### Text segment
Elections 2012: A Lollapalooza of Lies

Thomas Adcock

 

Lies have been with us Homo Sapiens since back when Jesus wore sandals, as my Grandpa Ben used to say. They are as ancient as sand and rocks and caves. I can imagine Neanderthals of the Pleistocene era lying about exactly who among the hairy-backed knuckle-scrapers first figured out that roots dug up from the earth ought to be cooked prior to consumption.

 

Since there is no science in the matter, I would offer my subjective view that politics, money, and sex constitutes the holy trinity of untruth. And since the long and deceitful presidential election campaign is still ringing in our minds—like an especially annoying car alarm—let us consider the political arena.

 

Not for the first time in the history of American presidential contests, crass calumniation was at center-stage in this year’s production of the quadrennial spectacle.

### Study questions
- A) In the essay on the 2012 elections, which three things make up the "holy trinity of untruth"?
- B) Reproduce the essay on the 2012 elections from "Lies have been" up to and including "the political arena.".
- C) Summarize the essay on the 2012 elections in two sentences.

### Entries supplied
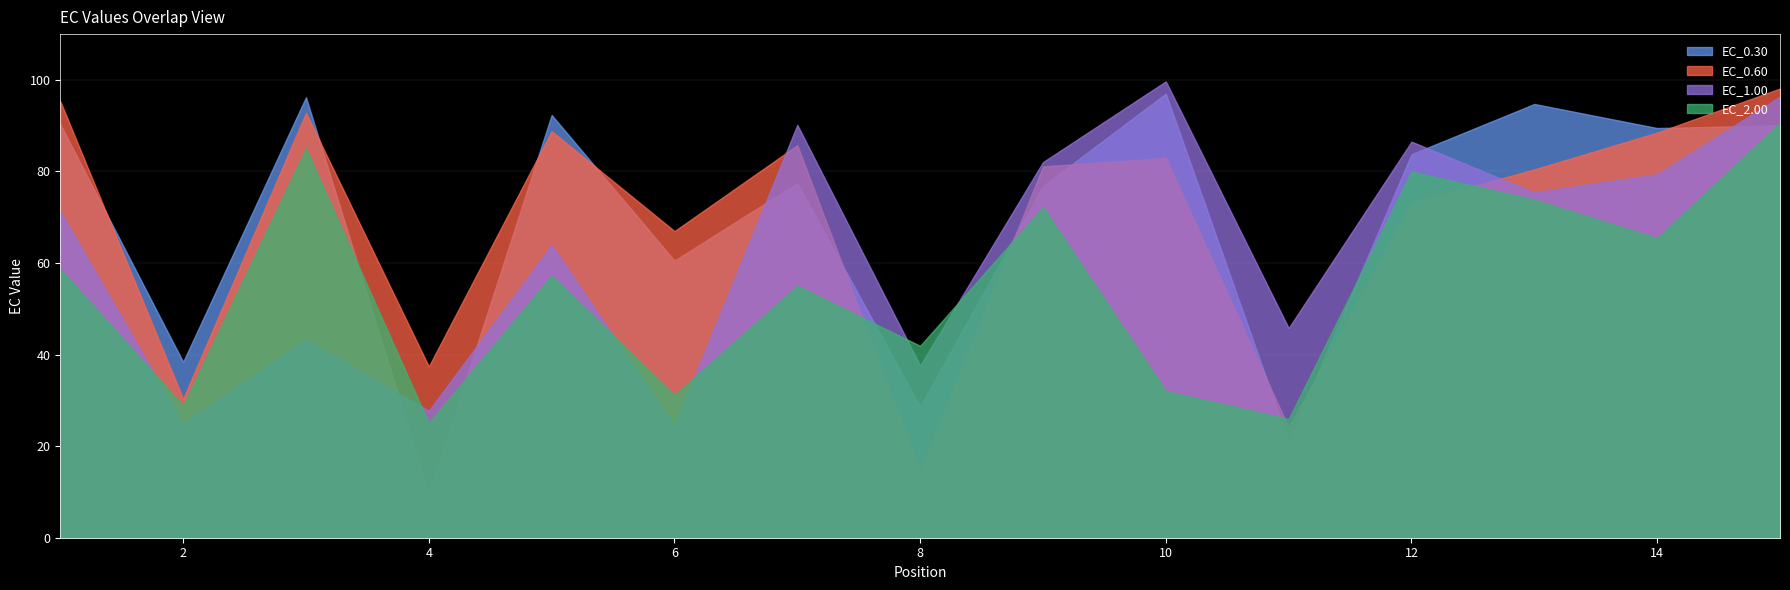

Between 9 and 13, which series saw the biggest shift?

EC_0.30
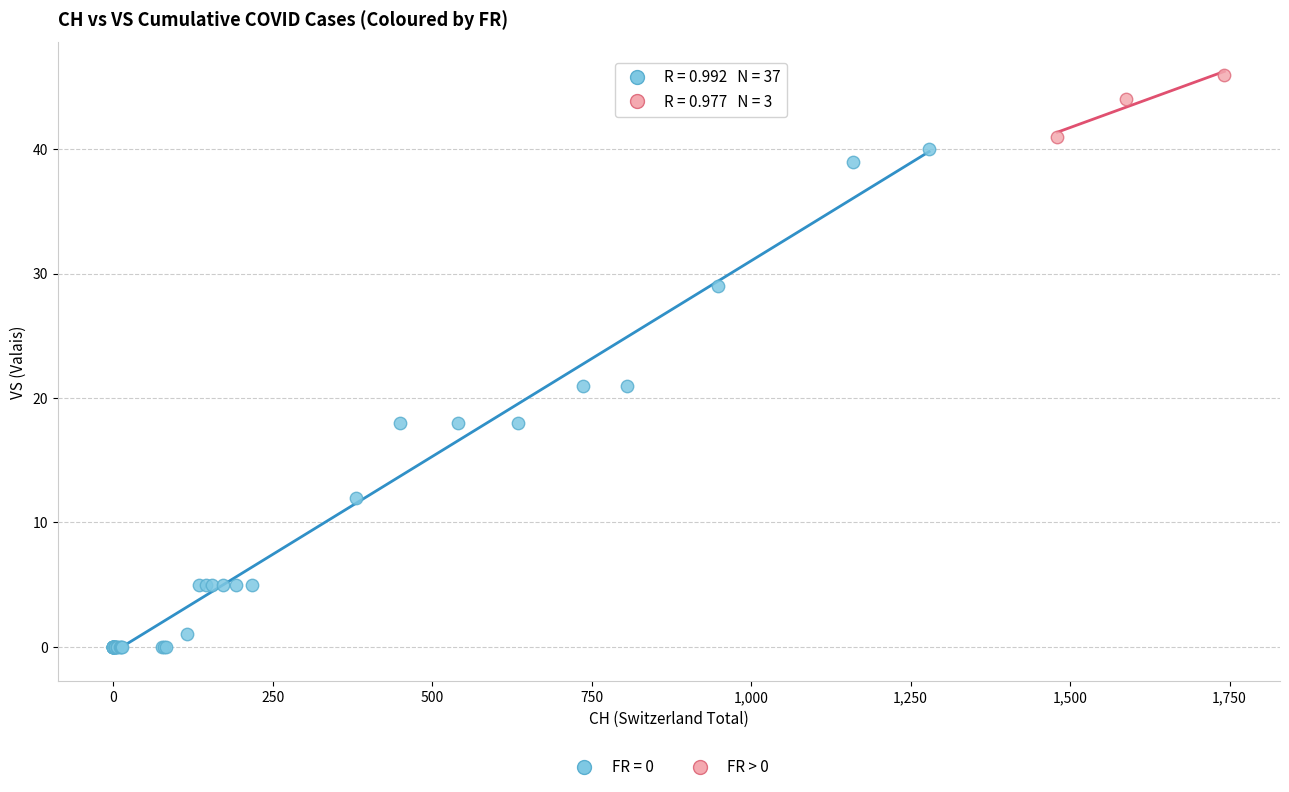

Which series contains the highest Y value?

FR > 0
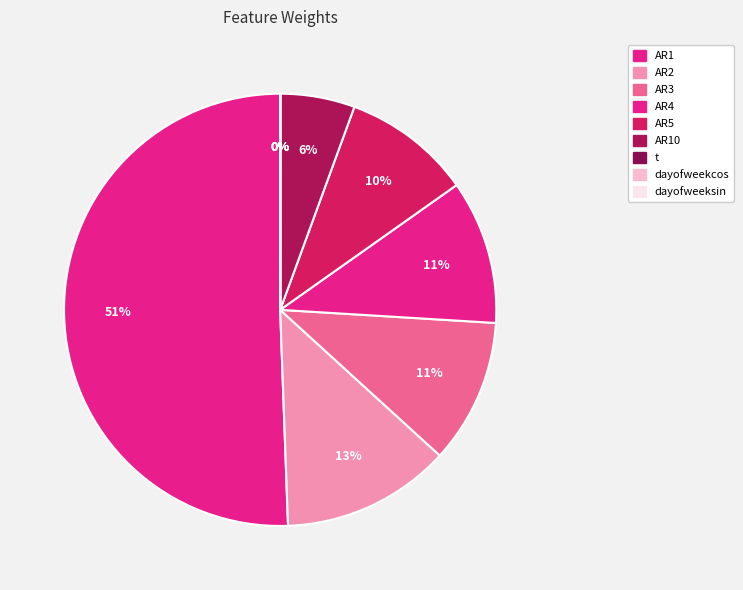

What percentage do AR4 and AR5 together represent?

20.4%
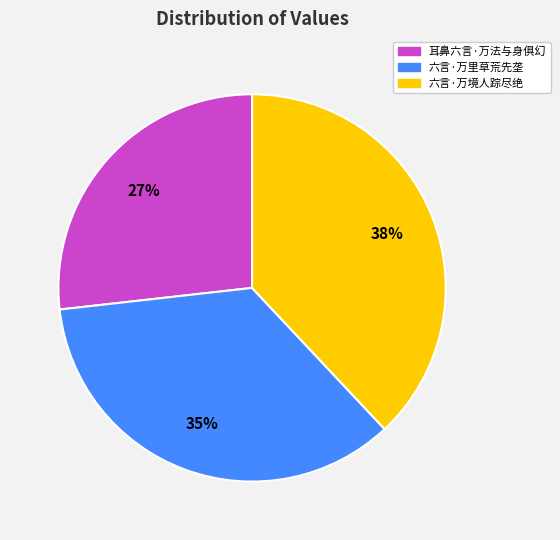

Does any single category account for the majority?

No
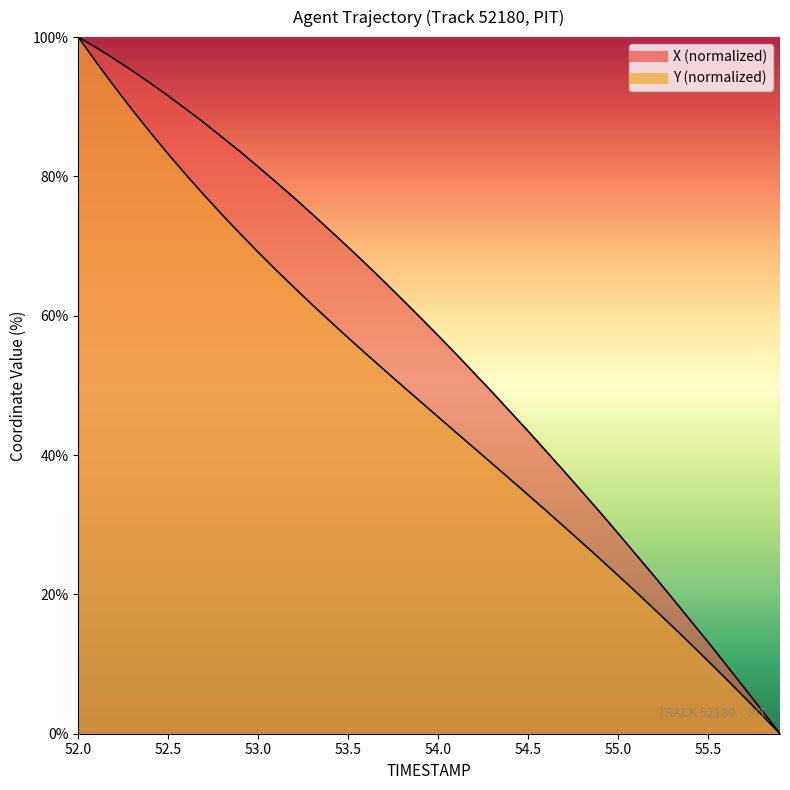

What is the average value of the X series?

55.6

### Task answers
- A) Politics, money, and sex.

- B)
Lies have been with us Homo Sapiens since back when Jesus wore sandals, as my Grandpa Ben used to say. They are as ancient as sand and rocks and caves. I can imagine Neanderthals of the Pleistocene era lying about exactly who among the hairy-backed knuckle-scrapers first figured out that roots dug up from the earth ought to be cooked prior to consumption.

 

Since there is no science in the matter, I would offer my subjective view that politics, money, and sex constitutes the holy trinity of untruth. And since the long and deceitful presidential election campaign is still ringing in our minds—like an especially annoying car alarm—let us consider the political arena.

- C) Lies are as old as humankind, and the author considers politics, money, and sex the holy trinity of untruth. With the deceitful presidential campaign still fresh in mind, the author turns to politics and observes that crass calumniation was once again at center-stage in this year's contest.